Aim of the study
Critically ill populations often have shown subtherapeutic aminoglycosides’ concentrations mostly because of unavoidable changes in drug volume distribution and clearance. We present a real life prospective study evaluating plasma concentrations for once-daily dosing for amikacin and gentamycin among a population of severe burn adults.

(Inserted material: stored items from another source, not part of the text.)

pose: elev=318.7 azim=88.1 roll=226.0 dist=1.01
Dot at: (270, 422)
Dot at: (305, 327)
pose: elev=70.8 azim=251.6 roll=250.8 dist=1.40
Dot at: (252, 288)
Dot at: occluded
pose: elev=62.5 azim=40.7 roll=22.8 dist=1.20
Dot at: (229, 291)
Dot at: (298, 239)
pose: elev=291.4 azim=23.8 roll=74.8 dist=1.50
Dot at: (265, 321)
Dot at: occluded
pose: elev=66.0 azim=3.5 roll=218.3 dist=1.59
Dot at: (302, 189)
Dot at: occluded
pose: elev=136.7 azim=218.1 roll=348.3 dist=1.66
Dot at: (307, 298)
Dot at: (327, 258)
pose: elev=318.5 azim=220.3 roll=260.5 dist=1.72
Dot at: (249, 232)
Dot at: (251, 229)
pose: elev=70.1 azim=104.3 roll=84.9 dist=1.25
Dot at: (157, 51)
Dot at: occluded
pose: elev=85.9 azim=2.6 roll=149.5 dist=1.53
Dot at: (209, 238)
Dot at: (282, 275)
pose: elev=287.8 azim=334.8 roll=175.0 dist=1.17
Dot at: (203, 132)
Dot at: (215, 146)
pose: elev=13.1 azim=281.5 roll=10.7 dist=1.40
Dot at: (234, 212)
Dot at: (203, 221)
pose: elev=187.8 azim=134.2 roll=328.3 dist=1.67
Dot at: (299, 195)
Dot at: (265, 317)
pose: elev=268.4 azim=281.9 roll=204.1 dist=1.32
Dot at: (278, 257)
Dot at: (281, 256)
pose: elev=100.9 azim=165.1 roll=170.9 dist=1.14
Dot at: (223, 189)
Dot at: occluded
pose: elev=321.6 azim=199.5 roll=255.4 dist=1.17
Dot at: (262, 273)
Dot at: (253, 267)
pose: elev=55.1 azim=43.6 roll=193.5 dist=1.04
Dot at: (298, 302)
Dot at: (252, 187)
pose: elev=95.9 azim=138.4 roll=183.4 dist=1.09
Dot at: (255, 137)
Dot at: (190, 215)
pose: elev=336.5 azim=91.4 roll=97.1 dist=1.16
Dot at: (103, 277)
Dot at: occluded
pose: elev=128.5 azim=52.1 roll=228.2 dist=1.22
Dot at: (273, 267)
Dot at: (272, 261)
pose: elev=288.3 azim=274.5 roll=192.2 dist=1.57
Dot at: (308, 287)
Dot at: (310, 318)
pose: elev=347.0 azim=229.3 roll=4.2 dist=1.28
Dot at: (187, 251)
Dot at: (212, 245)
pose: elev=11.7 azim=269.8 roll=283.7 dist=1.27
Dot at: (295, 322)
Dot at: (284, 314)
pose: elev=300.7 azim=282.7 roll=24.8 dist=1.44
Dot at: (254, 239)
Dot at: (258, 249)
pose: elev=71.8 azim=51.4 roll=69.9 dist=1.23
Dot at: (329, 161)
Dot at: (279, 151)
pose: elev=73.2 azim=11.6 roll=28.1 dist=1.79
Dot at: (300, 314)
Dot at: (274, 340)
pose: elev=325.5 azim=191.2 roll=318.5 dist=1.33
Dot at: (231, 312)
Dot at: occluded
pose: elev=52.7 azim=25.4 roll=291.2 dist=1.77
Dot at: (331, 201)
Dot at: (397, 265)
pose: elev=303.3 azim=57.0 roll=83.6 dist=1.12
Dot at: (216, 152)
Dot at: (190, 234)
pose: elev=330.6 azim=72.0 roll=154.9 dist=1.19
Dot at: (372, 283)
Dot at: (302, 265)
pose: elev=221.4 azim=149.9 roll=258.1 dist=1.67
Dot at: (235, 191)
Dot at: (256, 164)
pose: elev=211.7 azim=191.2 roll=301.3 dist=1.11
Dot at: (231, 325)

We conducted a real life prospective study on the plasma observed concentrations of amikacin and gentamycin among severe burn patients, using aminoglycoside as combination therapy. Antibiotics were prescribed at the standard doses of 15–20mg/kg/day for amikacin and 3–5mg/kg/day for gentamycin.
Eight patients (4 in amikacin and 4 in gentamycin groups, respectively) were enrolled in the study. All subjects were admitted for severe burns. The most common site of infection was bloodstream (5; 62.5%) and pneumonia (4; 50%). Pseudomonas aeruginosa, followed by Klebsiella pneumoniae and multi-drug resistant Acinetobacter baumannii were the most prevalent agents isolated. Amikacin and gentamycin never achieved the target peak concentration of 60mg/L and 30mg/L: in our study Cmax, for amikacin, was 33.1±15.6mg/L (SD), while for gentamycin was 14.3mg/L±9. Cmax and total body surface area have shown a strong negative correlation with borderline statistical significance (amikacin: ρ=0.922, P=0.078; gentamycin: ρ=0.937, P=0.063). At the standard dosage, the pharmacokinetic/pharmacodynamic (PK/PD) target of Cmax>8×highest MIC was reached for 8 (53.3%) out of 15 isolated pathogens.
The present study found that, in a population of septic burn patients, standard doses of gentamycin and amikacin most often lead to plasma concentrations under the PK/PD target.Le texte complet de cet article est disponible en PDF.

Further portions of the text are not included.